Extract provided:
+ + + + + + +

LOL @ that. They shouldn't think of their customer base in such a narrow way. I know a ton of older guys (retired) that would be interested in this car, and guys that have families that aren't necessarily "sporty"

With that said I hope this S3 performs well on the track, and autox course. :laugh: (I suppose that's sporty)


----------



## Boosted 01 R (Feb 10, 2013)

[email protected] said:


> Bad news on that front. I remembered a few more things (you jogged my memory) and added these points that I neglected to put in my notes. They are:
> 
> 1) no quattro drivetrains for TDI models.
> 2) more specific info on the plight of the manual transmission.


That's disappointing about no Quattro TDI..... a DSG, Quattro, TDI would have been a great drivetrain package.....


----------



## Cajetan (Feb 1, 2012)

I must say that I am on the fence about this car. I really really like it, but couldn't be happier with my 8p. 

It's something I feel is all too familiar in bringing EU/JP models over. Their first offering is a taste of what makes them great in their home countries, but then becomes very americanized. Which isn't bad, but I lose interest fast. Here is my list of broken heart cars.

Civic SI(doesn't count, but by the time the B16 came here, it was in a massive US model. 2dr isn't even in Japan)
Lexus IS300
Infiniti M45
Acura TSX

If the A3 is getting bigger, I'd rather gor A4/S4 for the torsion AWD. But I would consider the e-tron if Toronto gets it's **** together in that market.


----------



## Cajetan (Feb 1, 2012)

Couldn't help it...


----------



## ghanaboi (Dec 30, 2006)

I've read somewhere that there will be a "large sunroof" offered in the S3. is this a panoramic roof? i miss my '06 A3 for this!


----------



## Boosted 01 R (Feb 10, 2013)

ghanaboi said:


> I've read somewhere that there will be a "large sunroof" offered in the S3. is this a panoramic roof? i miss my '06 A3 for this!


where did you read this this ? lots of conflicting info out there.... I have read that the A3 will only come FWD with no option for quattro, which is very wrong


----------



## Travis Grundke (May 26, 1999)

Boosted 01 R said:


> where did you read this this ? lots of conflicting info out there.... I have read that the A3 will only come FWD with no option for quattro, which is very wrong


The sunroof will be a 'panoramic' sunroof. Take a look at some of the press shots for an idea of sizing.

+ + + + + + +

Objectives:
a – Copy the Audi S3 forum thread starting with "## Travis Grundke" and going on through "idea of sizing.", switching "press shots" to "promotional images".
b – Carry on the forum thread about the Audi A3 and S3 from the point where it stops.

+ + + + + + +

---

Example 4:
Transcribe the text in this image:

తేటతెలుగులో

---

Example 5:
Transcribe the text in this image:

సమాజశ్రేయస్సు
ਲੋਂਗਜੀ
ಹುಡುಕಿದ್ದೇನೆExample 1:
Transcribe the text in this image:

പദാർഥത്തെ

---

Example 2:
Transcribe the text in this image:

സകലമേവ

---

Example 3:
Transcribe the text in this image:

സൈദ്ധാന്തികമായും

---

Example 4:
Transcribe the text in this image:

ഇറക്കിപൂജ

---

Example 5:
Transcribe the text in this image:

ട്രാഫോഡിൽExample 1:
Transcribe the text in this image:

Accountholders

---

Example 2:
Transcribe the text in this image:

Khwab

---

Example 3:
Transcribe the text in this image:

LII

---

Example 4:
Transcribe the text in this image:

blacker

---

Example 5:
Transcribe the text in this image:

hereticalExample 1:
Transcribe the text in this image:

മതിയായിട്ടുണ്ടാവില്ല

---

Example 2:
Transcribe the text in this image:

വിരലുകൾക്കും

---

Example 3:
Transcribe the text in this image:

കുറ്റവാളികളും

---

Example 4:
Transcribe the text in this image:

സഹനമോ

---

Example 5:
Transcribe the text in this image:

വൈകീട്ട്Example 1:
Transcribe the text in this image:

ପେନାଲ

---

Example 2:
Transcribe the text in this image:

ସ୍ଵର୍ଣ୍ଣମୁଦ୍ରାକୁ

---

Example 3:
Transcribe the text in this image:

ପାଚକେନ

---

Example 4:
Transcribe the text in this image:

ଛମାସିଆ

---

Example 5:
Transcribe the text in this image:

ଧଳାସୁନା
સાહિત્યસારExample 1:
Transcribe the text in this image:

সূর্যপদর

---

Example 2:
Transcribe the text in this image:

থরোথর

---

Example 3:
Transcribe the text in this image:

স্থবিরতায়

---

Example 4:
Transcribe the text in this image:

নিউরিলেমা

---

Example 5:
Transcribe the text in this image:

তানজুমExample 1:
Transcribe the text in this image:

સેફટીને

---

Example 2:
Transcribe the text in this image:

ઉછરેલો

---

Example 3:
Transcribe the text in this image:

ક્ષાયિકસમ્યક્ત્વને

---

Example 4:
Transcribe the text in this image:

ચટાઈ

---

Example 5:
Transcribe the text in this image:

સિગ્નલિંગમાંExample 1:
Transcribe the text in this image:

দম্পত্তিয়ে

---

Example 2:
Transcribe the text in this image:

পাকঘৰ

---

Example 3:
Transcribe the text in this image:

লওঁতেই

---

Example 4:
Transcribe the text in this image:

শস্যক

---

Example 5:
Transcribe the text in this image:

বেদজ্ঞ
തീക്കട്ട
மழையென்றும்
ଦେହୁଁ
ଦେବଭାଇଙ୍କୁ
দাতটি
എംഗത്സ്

+ + + + + + +

Results in order:
a –
## Travis Grundke (May 26, 1999)

Boosted 01 R said:


> where did you read this this ? lots of conflicting info out there.... I have read that the A3 will only come FWD with no option for quattro, which is very wrong


The sunroof will be a 'panoramic' sunroof. Take a look at some of the promotional images for an idea of sizing.

b –
A3 1.8TFSI FWD
A3 2.0TFSI AWD
S3 2.0TFSI AWD
A3 TDI FWD

All S-tronic at this time.


----------



## Rudy_H (Jul 6, 2012)

Travis Grundke said:


> The sunroof will be a 'panoramic' sunroof. Take a look at some of the press shots for an idea of sizing.
> 
> A3 1.8TFSI FWD
> A3 2.0TFSI AWD
> ...


As well the panoramic sunroof is standard across all A3/S3


----------



## vwlippy (Jul 17, 2001)

[email protected] said:


> I'm not sure if they used that exact wording and only placed in quotes what I had directly recorded on audio in my phone. All that being said, the back story is that they lobbied hard and "fought for" an MT6 in the S3. They didn't get it, but that's not to say the fight is over. Factors such as robust sales our outspoken consumers can help swing favor back our way on that one.


Thanks George :thumbup:


----------



## [email protected] (Apr 9, 2004)

ghanaboi said:


> I've read somewhere that there will be a "large sunroof" offered in the S3. is this a panoramic roof? i miss my '06 A3 for this!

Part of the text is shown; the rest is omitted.